A preorder tree walk simply recursively visits vertices in the tree based on when they were discovered. This approximation algorithm runs in O(V2).
Proof
Let H* be an optimal tour with cost c(H*). Since we can construct a spanning tree from a tour by simply removing any edge (which for TSP is nonnegative), the cost of the MST T must be a lower bound on the cost of the optimal tour
c(T) ≤ c(H*)
Consider a full walk W that visits each vertex both upon the initial recursion and whenever the tour revisits the vertex as recursive branches are completed. Therefore each edge of T will be traversed exactly twice for W giving
c(W) = 2 c(T)
Combining the above two equations gives
c(W) ≤ 2 c(H*)
However since the walk W visits some vertices more than once, it is not a tour. But since the graph satisfies the triangle inequality, removing any vertex from the walk will not increase the cost of the walk (since it will be lower cost to go direct). By repeatedly removing all but the first visit to each vertex, we obtain the preordered walk (that contains all the vertices once except for the root) giving a hamiltonian tour H. Since we only removed vertices from W (not increasing the cost at any step by the triangle inequality)
c(H) ≤ c(W)
Finally combining this inequality with the previous one gives
c(H) ≤ 2 c(H*)
Thus the tour found by the algorithm will have cost at worst twice the optimal value.
Example
Consider the following (complete) graph where the edge weights are simply the Euclidean distances between the vertices (which clearly satisfies the triangle inequality)

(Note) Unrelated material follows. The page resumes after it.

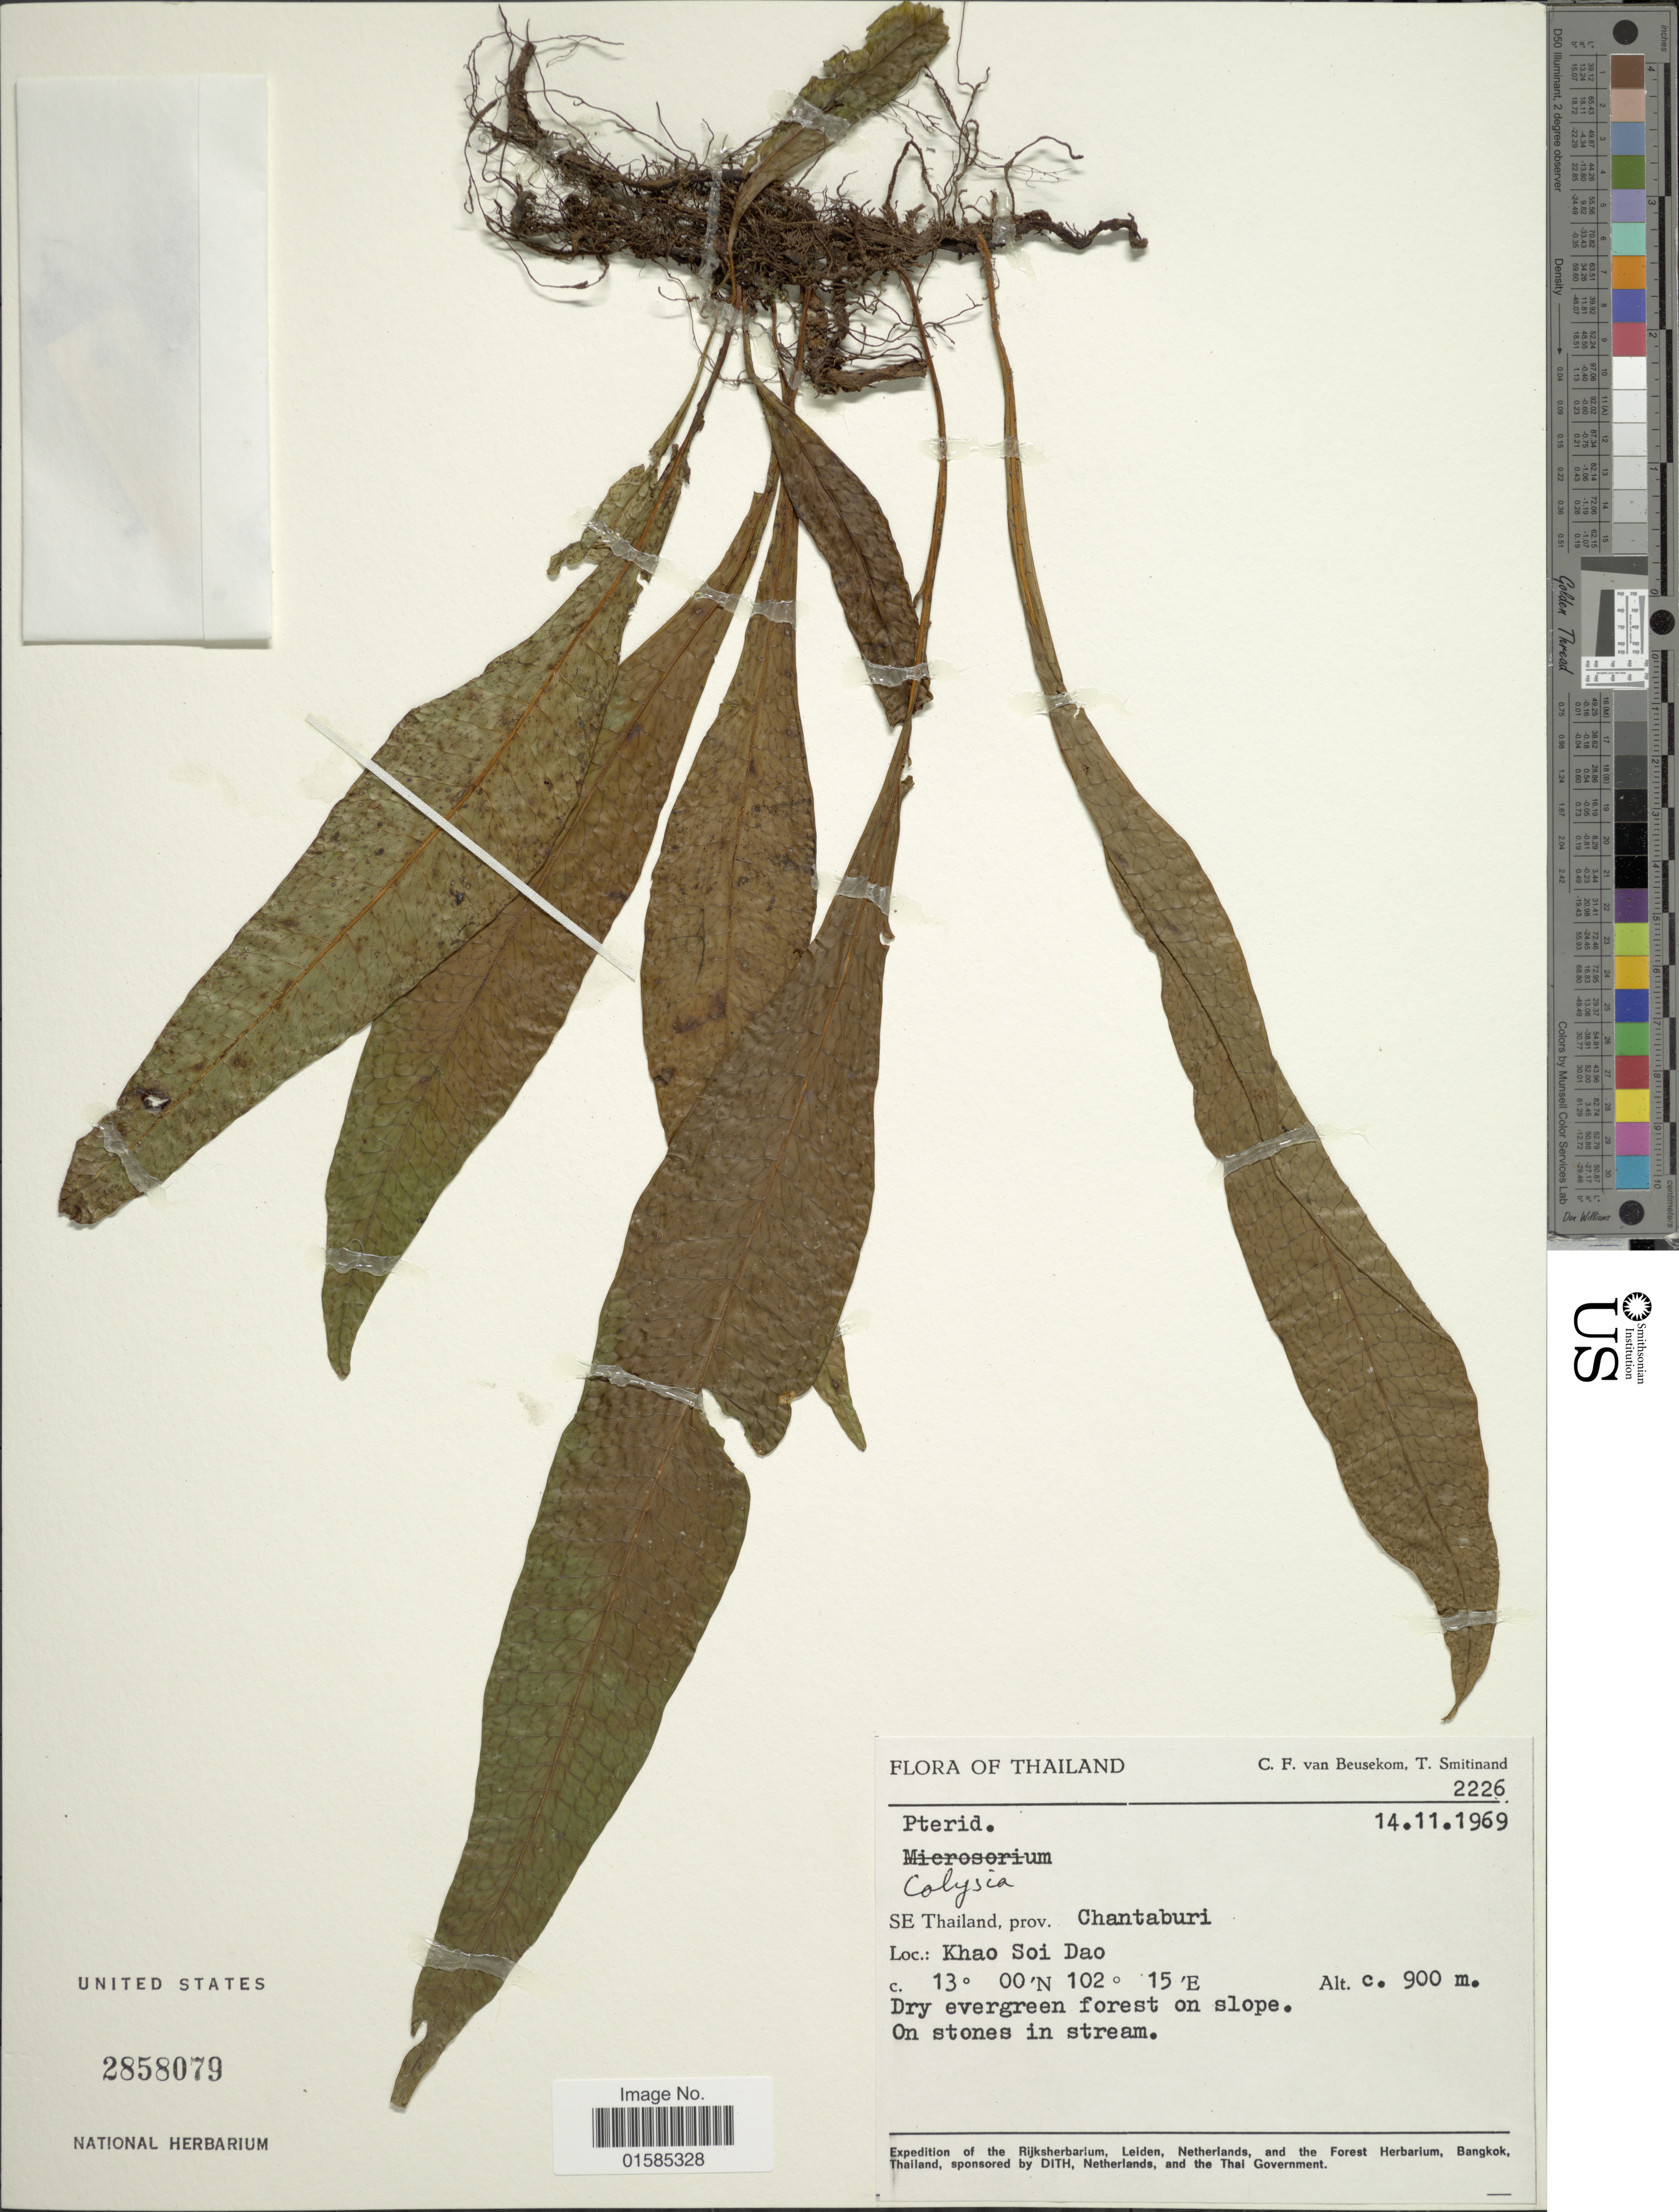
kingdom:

Running Prim’s algorithm on this graph (starting with vertex 1) gives the following MST with the vertices labeled in order of removal from the priority queue (i.e. the order in which they were added to the MST).
The full walk for this tree would be the path <1, 2, 3, 2, 8, 2, 1, 4, 5, 6, 5, 7, 5, 4, 1> shown below
Removing vertices according to the preorder walk (when the vertex is first visited) gives the tour <1, 2, 3, 8, 4, 5, 6, 7, 1> shown below
The optimal tour is shown below in red. The approximate tour has cost ≈ 19.1 whereas the optimal tour has cost ≈ 14.7.
Another strategy that can also be shown to be a 2-approximation algorithm is a greedy approach where we simply start at any vertex and proceed by choosing the next closest vertex from the current one (from the ones that have not yet been visited) and inserting it into the tour.